Liza Lim — Singing in Tongues | The Quietus

Liza Lim

Singing in Tongues

The music of Australian composer Liza Lim turns opera on its head, finding thrilling new paths for contemporary vocal music, finds Antonio Poscic

If most traditions of Western classical music have become ossified, mindlessly performative mimicries of their original selves, then opera is most guilty of this sin. Far removed from its Wagnerian missive of overflowing emotion in each phrase and gesture, its predominant mainstream manifestations are often a repetitive cliché, full of inescapably bland tales wrapped in baroque thespian mannerisms and sordid musical shapes. It’s a shame, seeing how opera’s intersection of arts offers a potent medium for contemporary explorations. Enter Liza Lim’s radical reframing of operatic traditions. While operas and other vocal pieces make a relatively small part of the Australian composer’s very productive career, they appear as cornerstones of her practice, guiding her compositional approach from its very beginnings right to this day.

Singing in Tongues is a triple release that compiles four of Lim’s seminal works as interpreted by Australia’s ELISION Ensemble: 1993’s opera in seven parts The Oresteia, a scene from 2000’s “ritual street opera” Yuè Lìng Jié, 2005’s song cycle Mother Tongue, and 2008’s opera The Navigator. Spanning fifteen years, there is a vivid thread connecting these works. On a conceptual level, they share transgressive transcultural, anthropological, and metaphysical motifs that try to transform common tragedies, romances, and conflicts into something more. On a musical and performative level, the opera is no longer purely a stage for retelling someone else’s story, but a form that allows both performers and audiences to become parts of its existence.

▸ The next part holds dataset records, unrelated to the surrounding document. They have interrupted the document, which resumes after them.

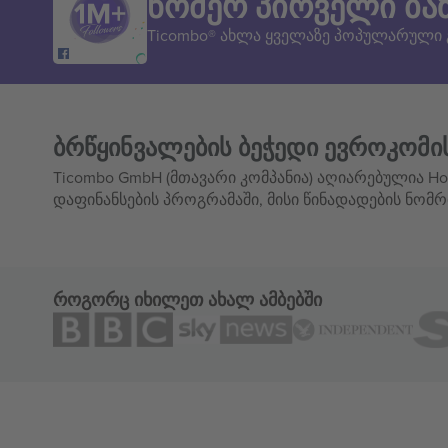
ნომერ პირველი ბა
Ticombo® ახლა ყველაზე პოპულარული
ბრწყინვალების ბეჭედი ევროკომი
Ticombo GmbH (მთავარი კომპანია) აღიარებულია Hor
დაფინანსების პროგრამაში, მისი წინადადების ნომრ
როგორც იხილეთ ახალ ამბებში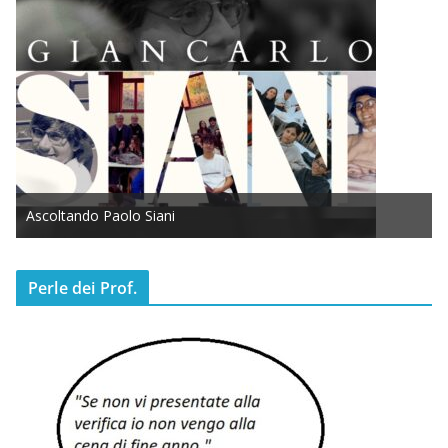
Ascoltando Paolo Siani
Perle dei Prof.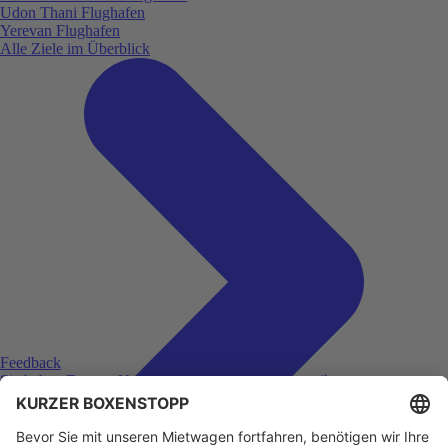
Udon Thani Flughafen
Yerevan Flughafen
Alle Ziele im Überblick
Feedback
Sie haben Fragen, Unklarheiten oder Feedback zu ihrer
zurückliegenden Buchung?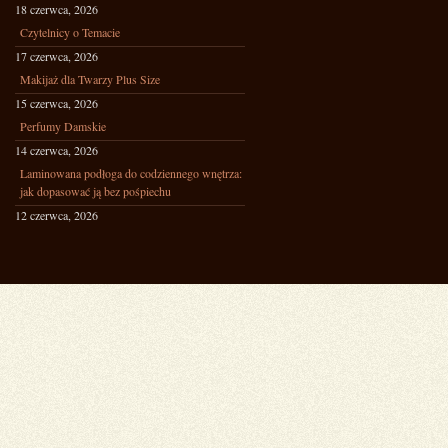
18 czerwca, 2026
Czytelnicy o Temacie
17 czerwca, 2026
Makijaż dla Twarzy Plus Size
15 czerwca, 2026
Perfumy Damskie
14 czerwca, 2026
Laminowana podłoga do codziennego wnętrza:
jak dopasować ją bez pośpiechu
12 czerwca, 2026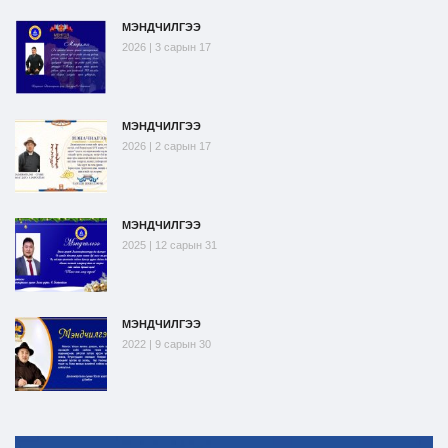
МЭНДЧИЛГЭЭ
2026 | 3 сарын 17
МЭНДЧИЛГЭЭ
2026 | 2 сарын 17
МЭНДЧИЛГЭЭ
2025 | 12 сарын 31
МЭНДЧИЛГЭЭ
2022 | 9 сарын 30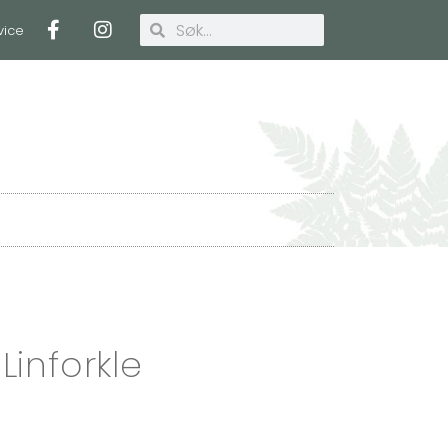
vice
Handlekurv
inforkle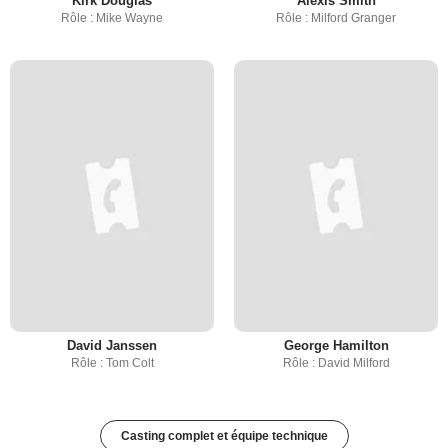
Kirk Douglas
Alexis Smith
Rôle : Mike Wayne
Rôle : Milford Granger
David Janssen
George Hamilton
Rôle : Tom Colt
Rôle : David Milford
Casting complet et équipe technique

Take, as an example, the ‘Chang-O Flies to the Moon’ scene from the Yuè Lìng Jié (or ‘Moon Spirit Feasting’) opera that Lim envisaged to be performed in the streets, between food vendors. The piece not only replicates the atmosphere of the Chinese Hungry Ghost Festival, but becomes its living and breathing instance, blurring the divide between audiences and musicians. Here, Deborah Kayser’s mezzosoprano scintillates gurgling growls into muted highs, pressing them against a ploinking koto and a delirious violin martelé. However loose, this is also the tamest piece on the album, bookended on either side by the raw and unfiltered Oresteia and the poignant Mother Tongue.

The former is among Lim’s earliest works, a “memory theatre in seven parts” where each singer takes on multiple voices and becomes multiple characters. That we hear Aeschylus’s Orestes or Cassandra or Clytemnestra is beside the point. Rather, we’re invited to immerse ourselves in their essences as sculpted by the singers’ overwhelming physical delivery. Their voices are stretched to extremes. They spasm from slushing whispers through delirious glossolalia to throbbing death rasps, accompanied by a sparse yet attention-grabbing, steelpan-infested percussive backdrop that gives rhythm to the cyclical nature of the music. Appropriately, Liza Lim and Barrie Kosky’s libretto is similarly unfettered, formulated from Greek and English fragments of the original play and verses from Sappho’s poetry.

Lim further explores her fascination with language as an interlacing layer of humanity on Mother Tongue, a cycle for soprano and fifteen instruments that pokes at its titular term from multiple angles. To understand how language shapes individuals and civilisations, the opera weaves its own dialectical fabric. It borrows words and phrases from dominant idioms and languages on the brink of extinction alike, then makes them all equally fragile while fusing them into a continuous whole. Compared to the soprano’s deranged role in The Oresteia, Piia Komsi’s delivery is less visceral and more abstract now, metaphorical rather than literal. As she interprets Patricia Sykes’s libretto, her voice swallows the text, making it a part of its own inflections, meandering from beseeching shrieks to controlled plateaus swept away by lonely Ganassi recorder lines.

The Navigator brings an abstract conclusion to this imagined narrative by deep diving into the metatextual until a parallel reality is created. Here, the harsh noise of electric guitar feedback and voices mangled by whistles, yowls, cackles, and throat vibrations complete the transformation and create a space not quite of this world. And although any original sources and themes that inspired Patricia Sykes’s libretto are only vaguely alluded to, they are simultaneously so vivid that you can almost feel yourself falling into their sinister world.